November’s fiscal performance was marked by a substantial decline in revenue collection, with the Malawi Revenue Authority (MRA) reporting a K59.3 billion decrease in tax collections.
Non-tax revenue also experienced a marginal drop of K300 million.
However, these shortfalls were partially offset by a K40 billion increase in aid inflows, resulting in total revenue of K341.6 billion for the month, representing a K19.4 billion decrease from October.
“Government expenditures witnessed a significant reduction of K61.5 billion to K512.5 billion in November 2024, affecting both recurrent and development expenditures.
‘Recurrent expenditure decreased by K43.6 billion to K406.2 billion while development spending saw an K18 billion reduction to K106.3 billion,” the RBM report reads.
The fiscal situation remains challenging as the Treasury grapples with mounting debt servicing obligations, with interest payments consuming K898.4 billion over the eight-month period.
Total expenditure for this period reached K4 trillion against revenue of approximately K3 trillion, with tax revenue contributing K1.98 trillion.
As the Finance Minister prepares the upcoming budget, which promises increased allocations to productive sectors, economists are calling for more realistic projections following significant deviations from current budget assumptions.
Economics Association of Malawi (Ecama)’s mid-year budget assessment highlighted missed targets in both domestic revenue and grants, compromising budget implementation.

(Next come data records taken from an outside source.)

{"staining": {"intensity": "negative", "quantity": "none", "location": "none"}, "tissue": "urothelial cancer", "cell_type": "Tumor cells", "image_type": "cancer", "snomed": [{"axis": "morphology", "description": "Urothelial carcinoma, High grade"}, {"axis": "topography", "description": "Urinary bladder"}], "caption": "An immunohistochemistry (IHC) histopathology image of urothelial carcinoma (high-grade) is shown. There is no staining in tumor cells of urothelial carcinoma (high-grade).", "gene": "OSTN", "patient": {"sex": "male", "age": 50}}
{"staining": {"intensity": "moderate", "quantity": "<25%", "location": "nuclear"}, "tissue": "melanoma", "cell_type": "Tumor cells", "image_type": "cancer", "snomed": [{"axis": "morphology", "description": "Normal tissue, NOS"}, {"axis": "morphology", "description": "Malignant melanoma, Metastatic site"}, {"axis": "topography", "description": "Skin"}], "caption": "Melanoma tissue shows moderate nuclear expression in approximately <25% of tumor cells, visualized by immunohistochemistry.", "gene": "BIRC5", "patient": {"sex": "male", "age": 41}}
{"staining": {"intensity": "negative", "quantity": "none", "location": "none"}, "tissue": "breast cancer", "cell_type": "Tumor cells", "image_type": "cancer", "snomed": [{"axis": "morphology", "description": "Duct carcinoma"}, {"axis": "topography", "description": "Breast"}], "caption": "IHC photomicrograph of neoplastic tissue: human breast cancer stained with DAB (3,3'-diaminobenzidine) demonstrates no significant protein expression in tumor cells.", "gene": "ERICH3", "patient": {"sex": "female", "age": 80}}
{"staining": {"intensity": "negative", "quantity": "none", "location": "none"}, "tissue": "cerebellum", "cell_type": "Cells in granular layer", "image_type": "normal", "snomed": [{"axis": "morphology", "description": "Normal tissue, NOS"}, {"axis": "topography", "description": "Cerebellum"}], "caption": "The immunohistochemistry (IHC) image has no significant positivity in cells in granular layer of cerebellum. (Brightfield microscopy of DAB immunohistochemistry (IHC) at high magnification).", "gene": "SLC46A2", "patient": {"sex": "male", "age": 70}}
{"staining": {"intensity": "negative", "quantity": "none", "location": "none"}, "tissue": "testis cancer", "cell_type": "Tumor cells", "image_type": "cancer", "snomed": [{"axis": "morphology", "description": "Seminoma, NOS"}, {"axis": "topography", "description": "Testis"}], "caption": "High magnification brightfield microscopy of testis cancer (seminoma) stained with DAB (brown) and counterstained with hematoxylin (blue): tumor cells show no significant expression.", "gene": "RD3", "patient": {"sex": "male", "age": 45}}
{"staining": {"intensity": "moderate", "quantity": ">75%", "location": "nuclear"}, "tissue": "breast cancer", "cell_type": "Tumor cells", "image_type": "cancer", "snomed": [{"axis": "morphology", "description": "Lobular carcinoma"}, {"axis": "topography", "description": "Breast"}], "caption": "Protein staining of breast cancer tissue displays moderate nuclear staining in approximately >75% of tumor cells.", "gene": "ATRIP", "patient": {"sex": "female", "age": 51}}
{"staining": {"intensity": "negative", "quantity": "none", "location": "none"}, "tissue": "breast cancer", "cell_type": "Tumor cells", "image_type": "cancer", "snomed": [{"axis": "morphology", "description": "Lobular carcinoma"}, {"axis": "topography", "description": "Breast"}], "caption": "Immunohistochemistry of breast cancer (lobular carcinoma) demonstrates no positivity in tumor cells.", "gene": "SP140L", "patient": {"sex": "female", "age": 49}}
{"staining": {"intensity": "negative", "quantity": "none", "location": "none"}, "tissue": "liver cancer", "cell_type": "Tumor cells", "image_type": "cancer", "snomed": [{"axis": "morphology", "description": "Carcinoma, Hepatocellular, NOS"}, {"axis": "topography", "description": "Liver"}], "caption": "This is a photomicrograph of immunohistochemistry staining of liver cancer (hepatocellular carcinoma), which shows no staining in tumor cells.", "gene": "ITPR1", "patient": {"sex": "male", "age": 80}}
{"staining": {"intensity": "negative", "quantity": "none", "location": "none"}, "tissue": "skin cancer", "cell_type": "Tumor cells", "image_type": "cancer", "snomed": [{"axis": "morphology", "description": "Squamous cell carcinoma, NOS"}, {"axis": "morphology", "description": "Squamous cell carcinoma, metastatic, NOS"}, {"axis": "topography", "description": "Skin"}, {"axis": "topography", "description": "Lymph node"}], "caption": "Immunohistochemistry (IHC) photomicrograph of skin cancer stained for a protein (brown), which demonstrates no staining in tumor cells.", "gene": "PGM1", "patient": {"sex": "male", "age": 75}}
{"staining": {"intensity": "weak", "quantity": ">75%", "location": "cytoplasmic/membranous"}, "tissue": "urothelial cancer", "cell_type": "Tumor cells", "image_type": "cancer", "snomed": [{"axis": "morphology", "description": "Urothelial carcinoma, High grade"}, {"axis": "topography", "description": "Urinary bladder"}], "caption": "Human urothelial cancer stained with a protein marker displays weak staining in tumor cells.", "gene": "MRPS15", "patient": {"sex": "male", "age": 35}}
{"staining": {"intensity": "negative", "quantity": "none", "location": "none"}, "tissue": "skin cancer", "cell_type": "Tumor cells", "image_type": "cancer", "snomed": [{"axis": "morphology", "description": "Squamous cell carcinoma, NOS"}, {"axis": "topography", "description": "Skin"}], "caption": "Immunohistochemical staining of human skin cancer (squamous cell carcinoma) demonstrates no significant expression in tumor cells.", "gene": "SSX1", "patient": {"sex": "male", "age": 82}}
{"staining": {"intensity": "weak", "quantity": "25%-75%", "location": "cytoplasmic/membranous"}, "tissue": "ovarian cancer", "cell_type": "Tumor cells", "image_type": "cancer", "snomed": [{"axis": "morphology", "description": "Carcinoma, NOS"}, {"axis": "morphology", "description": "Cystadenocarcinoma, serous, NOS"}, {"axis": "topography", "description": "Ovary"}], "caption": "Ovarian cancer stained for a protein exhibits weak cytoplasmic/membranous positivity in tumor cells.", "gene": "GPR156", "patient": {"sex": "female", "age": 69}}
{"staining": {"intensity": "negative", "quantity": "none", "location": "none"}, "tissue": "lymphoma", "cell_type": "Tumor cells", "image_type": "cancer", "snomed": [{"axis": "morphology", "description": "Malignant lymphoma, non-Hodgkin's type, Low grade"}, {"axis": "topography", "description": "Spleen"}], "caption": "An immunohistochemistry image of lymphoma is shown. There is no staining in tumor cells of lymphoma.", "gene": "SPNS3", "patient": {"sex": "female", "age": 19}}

Economic projections also fell short, with inflation averaging 32.2 percent against the projected 28 percent while economic growth reached only 1.8 percent, far below the anticipated 3.2 percent.
Economist Lesley Mkandawire emphasised the crucial role of accurate inflation projections in budget implementation.

“Inflation significantly impacts budget execution. When actual inflation exceeds projections, it often necessitates unplanned borrowing to bridge the gap,” Mkandawire said.
Currently, the Treasury expects the economy to grow by 4 percent in 2025.
In a recent interview, economist Marvin Banda said what drives expectation is most likely an increase in domestic revenue collections.
He added that most notably the increase in the performance of donor-related receipts that have been crushingly disappointing.
“Specifically, grants from foreign governments were projected at K36, 346 million or 6.22 percent of total grants, yet [there was only] only K4, 289 million or 1.92 percent or actual receipts or 11.80 percent of what was envisaged in assistance from foreign governments.
“It comes as no surprise that there is an expectation that these receipts will pick up in 2025 for what reasons the administration deems appropriate,” Banda said.